MATERIAL SHOWN |
'''
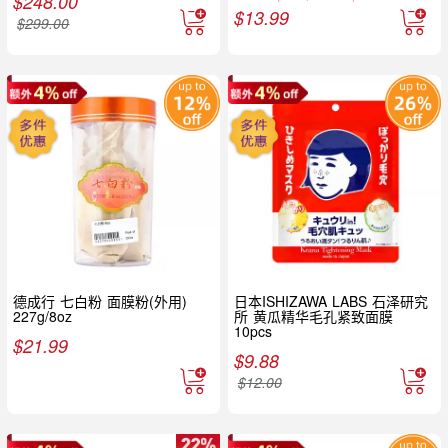
$
248.00
$
13.99
$
299.00
德成行 七白粉 面膜粉(外用)
日本ISHIZAWA LABS 石泽研究
227g/8oz
所 黄瓜精华毛孔紧致面膜
10pcs
$
21.99
$
9.88
$
12.00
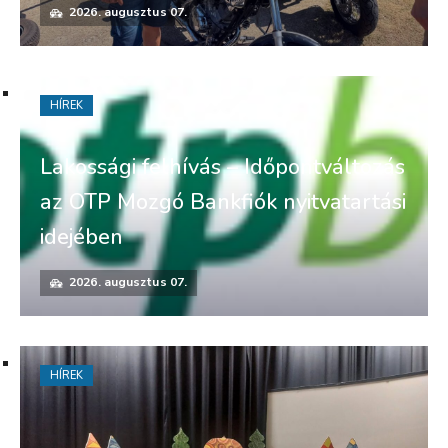
2026. augusztus 07.
HÍREK
Lakossági felhívás – Időpontváltozás
az OTP Mozgó Bankfiók nyitvatartási
idejében
2026. augusztus 07.
HÍREK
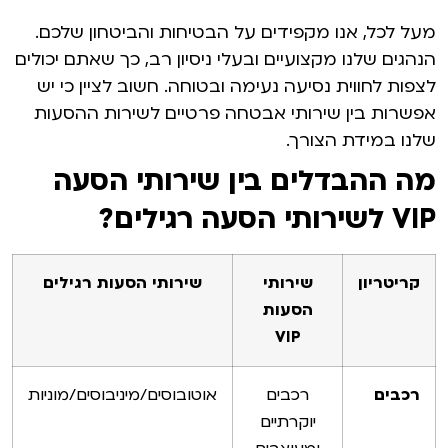
מעל לכל, אנו מקפידים על הבטיחות והביטחון שלכם.
הנהגים שלנו מקצועיים ובעלי ניסיון רב, כך שאתם יכולים
לצפות לחווית נסיעה נעימה ובטוחה. חשוב לציין כי יש
אפשרות בין שירותי אבטחה פרטיים לשירות ההסעות
שלנו במידת הצורך.
מה ההבדלים בין שירותי הסעה
VIP לשירותי הסעה רגילים?
קריטריון
שירותי
שירותי הסעות רגילים
הסעות
VIP
רכבים
רכבים
אוטובוסים/מיניבוסים/מוניות
יוקרתיים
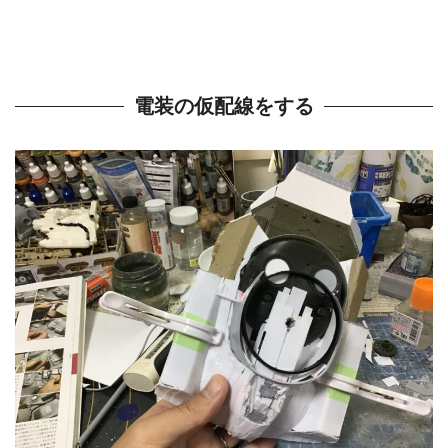
電装の仮配線をする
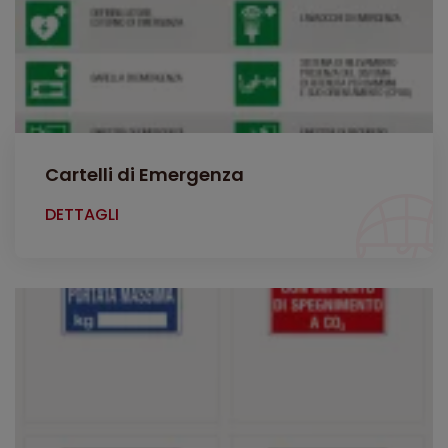
Cartelli di Emergenza
DETTAGLI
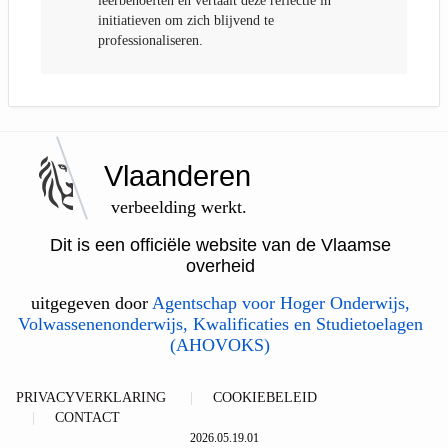
leerbehoeften en vertaalt deze reflectie in
initiatieven om zich blijvend te
professionaliseren.
Vlaanderen
verbeelding werkt.
Dit is een officiële website van de Vlaamse
overheid
uitgegeven door
Agentschap voor Hoger Onderwijs,
Volwassenenonderwijs, Kwalificaties en Studietoelagen
(AHOVOKS)
PRIVACYVERKLARING
COOKIEBELEID
CONTACT
2026.05.19.01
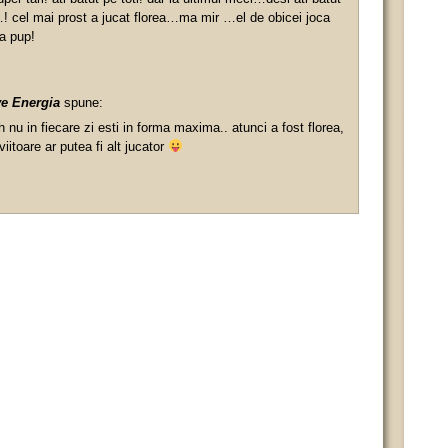
! cel mai prost a jucat florea…ma mir …el de obicei joca
va pup!
ve Energia
spune:
 nu in fiecare zi esti in forma maxima.. atunci a fost florea,
viitoare ar putea fi alt jucator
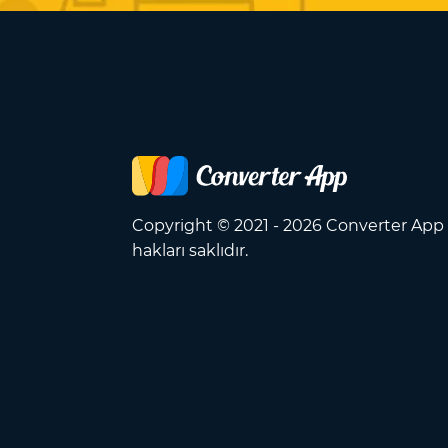
Copyright © 2021 - 2026 Converter Ap
hakları saklıdır.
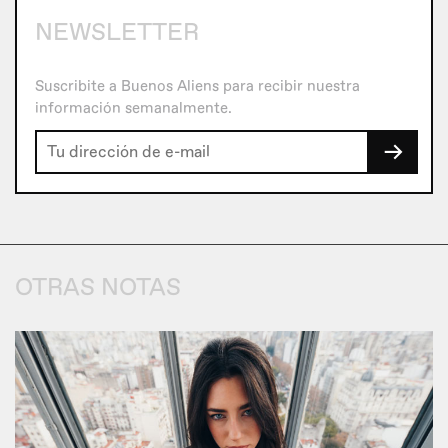
NEWSLETTER
Suscribite a Buenos Aliens para recibir nuestra
información semanalmente.
→
OTRAS NOTAS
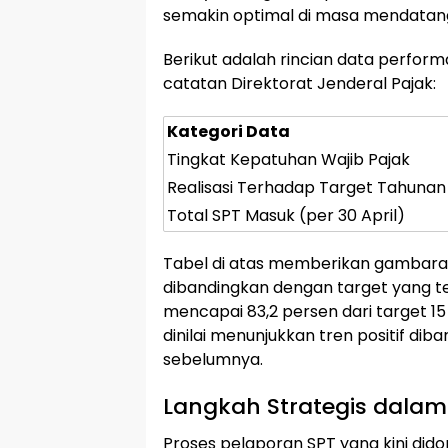
semakin optimal di masa mendatan
Berikut adalah rincian data perfor
catatan Direktorat Jenderal Pajak:
Kategori Data
Tingkat Kepatuhan Wajib Pajak
Realisasi Terhadap Target Tahunan
Total SPT Masuk (per 30 April)
Tabel di atas memberikan gambaran
dibandingkan dengan target yang te
mencapai 83,2 persen dari target 15
dinilai menunjukkan tren positif d
sebelumnya.
Langkah Strategis dalam
Proses pelaporan SPT yang kini did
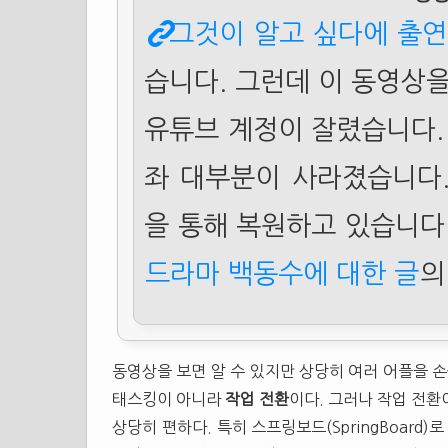
그것이 알고 싶다에 출연
습니다. 그런데 이 동영상을
유튜브 계정이 잘렸습니다.
좌 대부분이 사라졌습니다
을 통해 복원하고 있습니다
드라마 백동수에 대한 글
의
동영상을 보면 알 수 있지만 상당히 여러 어플을 손
태스킹이 아니라
작업 전환
이다. 그러나 작업 전환
상당히 편하다. 특히 스프링보드(SpringBoard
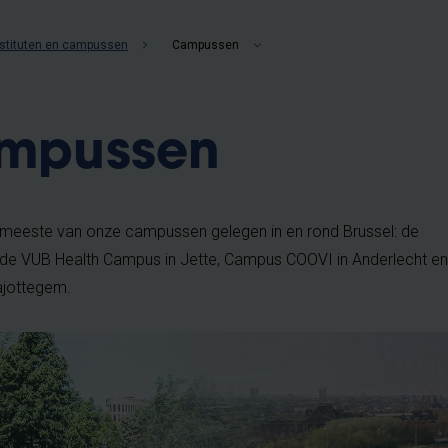
instituten en campussen
Campussen
mpussen
 de meeste van onze campussen gelegen in en rond Brussel: de
de VUB Health Campus in Jette, Campus COOVI in Anderlecht en
ajottegem.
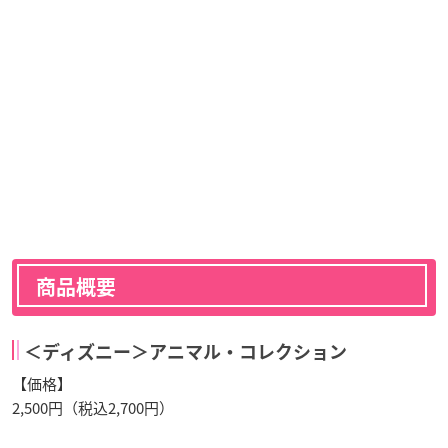
商品概要
＜ディズニー＞アニマル・コレクション
【価格】
2,500円（税込2,700円）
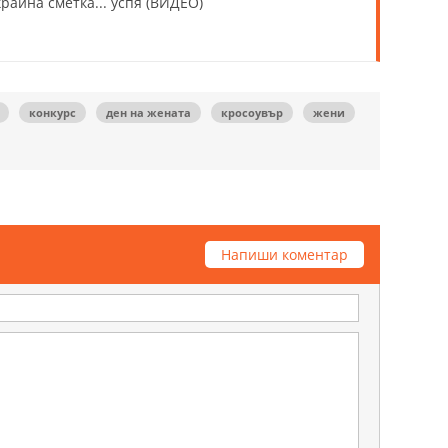
крайна сметка... успя (ВИДЕО)
конкурс
ден на жената
кросоувър
жени
Напиши коментар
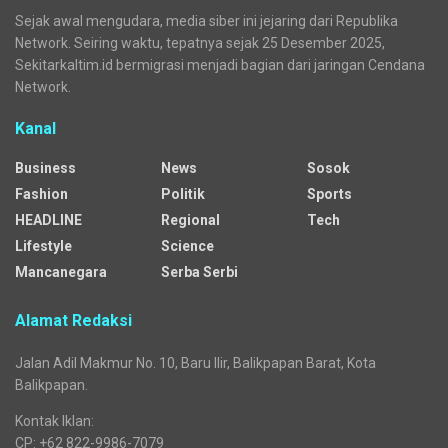
Sejak awal mengudara, media siber ini jejaring dari Republika
Network. Seiring waktu, tepatnya sejak 25 Desember 2025,
Sekitarkaltim.id bermigrasi menjadi bagian dari jaringan Cendana
Network.
Kanal
Business
News
Sosok
Fashion
Politik
Sports
HEADLINE
Regional
Tech
Lifestyle
Science
Mancanegara
Serba Serbi
Alamat Redaksi
Jalan Adil Makmur No. 10, Baru Ilir, Balikpapan Barat, Kota
Balikpapan.
Kontak Iklan:
CP: +62 822-9986-7079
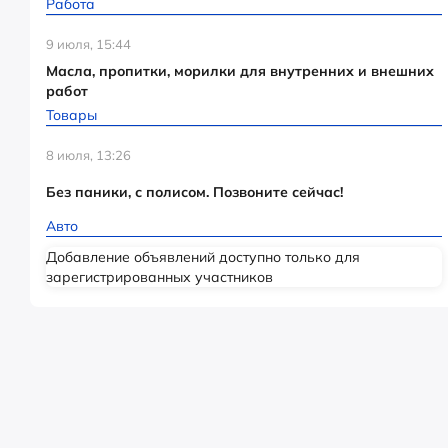
Работа
9 июля, 15:44
Масла, пропитки, морилки для внутренних и внешних
работ
Товары
8 июля, 13:26
Без паники, с полисом. Позвоните сейчас!
Авто
Добавление объявлений доступно только для
зарегистрированных участников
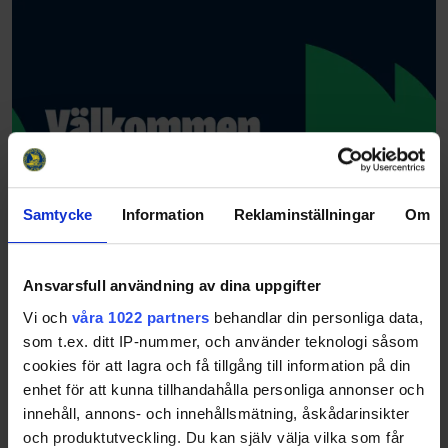
Samtycke
Information
Reklaminställningar
Om
Ansvarsfull användning av dina uppgifter
Vi och
våra 1022 partners
behandlar din personliga data,
som t.ex. ditt IP-nummer, och använder teknologi såsom
cookies för att lagra och få tillgång till information på din
enhet för att kunna tillhandahålla personliga annonser och
innehåll, annons- och innehållsmätning, åskådarinsikter
och produktutveckling. Du kan själv välja vilka som får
'''
WHAT THE EXERCISE ASKS | Using the listing above, repeat word for word each line from the one with "información semanalmente." down to the one with "mencapai 83,2 persen dari target 15", both included. Omit all pictures.

EXERCISE SOLUTION |
información semanalmente.
→
OTRAS NOTAS
semakin optimal di masa mendatan
Berikut adalah rincian data perfor
catatan Direktorat Jenderal Pajak:
Kategori Data
Tingkat Kepatuhan Wajib Pajak
Realisasi Terhadap Target Tahunan
Total SPT Masuk (per 30 April)
Tabel di atas memberikan gambaran
dibandingkan dengan target yang te
mencapai 83,2 persen dari target 15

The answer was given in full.